Conserver son regard d’autrice

C. D. – J’ai dirigé l’expérience avec mon regard d’autrice, de femme sapiens du 21eme siècle, qui découvre qu’on lui a menti sur la place de la femme au Paléothique. J’ai fait attention à désexualiser les corps. Il fallait revenir à la réalité de l’époque abordée. L’intérêt de la VR a été de s’apercevoir de certains détails à corriger, de prendre du recul immédiatement. Ce qui m’intéresse, ce sont les mécaniques qui permettent de fabriquer un jeu vidéo, les interactions, les gestions de règles… Chaque événement a une conséquence sur le joueur mais aussi l’environnement. Il fallait aussi que LADY SAPIENS soit très simple d’accès, très intuitive. Je joue avec la présence d’un autre personnage qui accompagne le joueur/la joueuse, qui lui parle, qui l’invite à la suivre… Je répète les interactions pour créer une rythmique, des rendez-vous, des repères, dans l’expérience.

C. D. – Ces nouveaux outils sont fascinants, mais je défends l’idée d’une vision d’autrice avant tout. J’ai besoin d’un propos. LADY SAPIENS est une expérience documentaire à jouer dans un casque de VR. J’y ajoute ma vision de femme d’aujourd’hui, aidée par le travail de la préhistorienne, Sophie Archambault de Beaune. Son travail a permis de remettre à plat la réalité des interprétations du Paléolithique. LADY SAPIENS réinterroge ce que l’on a toutes et tous appris dans les programmes scolaires et propose une nouvelle vision de nos ancêtres : la femme et l’homme étaient égaux. Si la forme et le contenu sont intéressants, j’utilise les outils que j’estime les plus pertinents pour raconter cette histoire – sans pour autant me placer comme pédagogue, ce n’est pas du tout mon rôle. Je convoque les émotions, le ressenti avant tout.

C. D. – Mes choix restent dépendants de la technologie. En travaillant avec Ubisoft, l’ironie venait d’assets 3D magnifiques, prévus pour consoles surpuissantes, qui ne passent pas dans les casques. Il faut donc baisser la qualité, discuter quel casque, quel environnement sonore selon les capacités de l’équipement final..

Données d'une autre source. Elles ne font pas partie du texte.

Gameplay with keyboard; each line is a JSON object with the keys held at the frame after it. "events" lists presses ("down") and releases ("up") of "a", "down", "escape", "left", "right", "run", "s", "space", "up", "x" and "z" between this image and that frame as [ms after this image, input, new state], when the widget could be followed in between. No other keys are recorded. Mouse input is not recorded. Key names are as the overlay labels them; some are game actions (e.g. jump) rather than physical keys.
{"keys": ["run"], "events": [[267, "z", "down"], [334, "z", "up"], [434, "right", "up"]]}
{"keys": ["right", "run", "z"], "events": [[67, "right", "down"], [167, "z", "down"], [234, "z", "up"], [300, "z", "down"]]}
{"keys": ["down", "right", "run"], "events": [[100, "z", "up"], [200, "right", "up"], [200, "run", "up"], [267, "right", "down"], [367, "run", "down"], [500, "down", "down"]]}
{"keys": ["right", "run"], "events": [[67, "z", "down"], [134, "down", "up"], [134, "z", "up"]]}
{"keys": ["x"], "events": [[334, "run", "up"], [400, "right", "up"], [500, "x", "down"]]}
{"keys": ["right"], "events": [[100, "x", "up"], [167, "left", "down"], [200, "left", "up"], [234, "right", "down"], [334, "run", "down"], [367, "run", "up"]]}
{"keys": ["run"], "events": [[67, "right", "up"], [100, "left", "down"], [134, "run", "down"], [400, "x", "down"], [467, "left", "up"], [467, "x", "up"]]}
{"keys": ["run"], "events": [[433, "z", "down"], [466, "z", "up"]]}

Concevoir un projet transmedia : l’oeuf ou la poule ? (ou les deux)

C. D. – Je travaille de deux façons : soit j’ai l’idée, soit on me demande de travailler sur un sujet. Dans le deuxième cas, je démarre le projet en m’emparant de la matière déjà existante, en me documentant sur le sujet proposé. Je réunis des notes, des mot-clés, des intuitions… Pour LADY SAPIENS ça a été assez évident. Pour ÉTÉ, j’ai tout de suite tous les principes : un feuilleton, un palindrome, une bande dessinée, sur deux mois, sur Instagram… Avec les contraintes que cela peut bien évidemment engendrer ! Et même au cœur des transformations du réseau social, en cours de production, on s’est tenu à ces éléments. C’est là où il faut conserver l’ADN de son projet, même en le faisant évoluer.

C. D. – Je ne sais pas raconter une histoire sans en connaître la forme (le “comment”). Quel support, quel rythme et enjeux de diffusion… mais aussi comment je peux la réaliser. Tout doit venir en même temps, la forme et le fond. Sans cela, je ne formule pas d’idées. Je travaille donc sur l’ensemble, pour formaliser le projet. Concernant la réalité virtuelle, ça me semble obligatoire que le projet soit interactif. Dans LADY SAPIENS j’aime aussi l’idée de l’incarnation corporelle. J’ai intégré les obligations de diffusion dans le format de l’expérience. J’ai dû abandonner certaines idées en chemin, mais la forme globale de LADY SAPIENS était là au départ. Pour mon prochain projet, la série PATIENCE MON AMOUR (lien) – qui sera lancée le 12 juillet sur @arte_asuivre – une série instagram en format storie en 31 épisodes , c’est quand j’ai compris que j’allais raconter une histoire en croisant vidéo verticale et échanges SMS dans une application que j’ai pu tout écrire et ensuite réaliser.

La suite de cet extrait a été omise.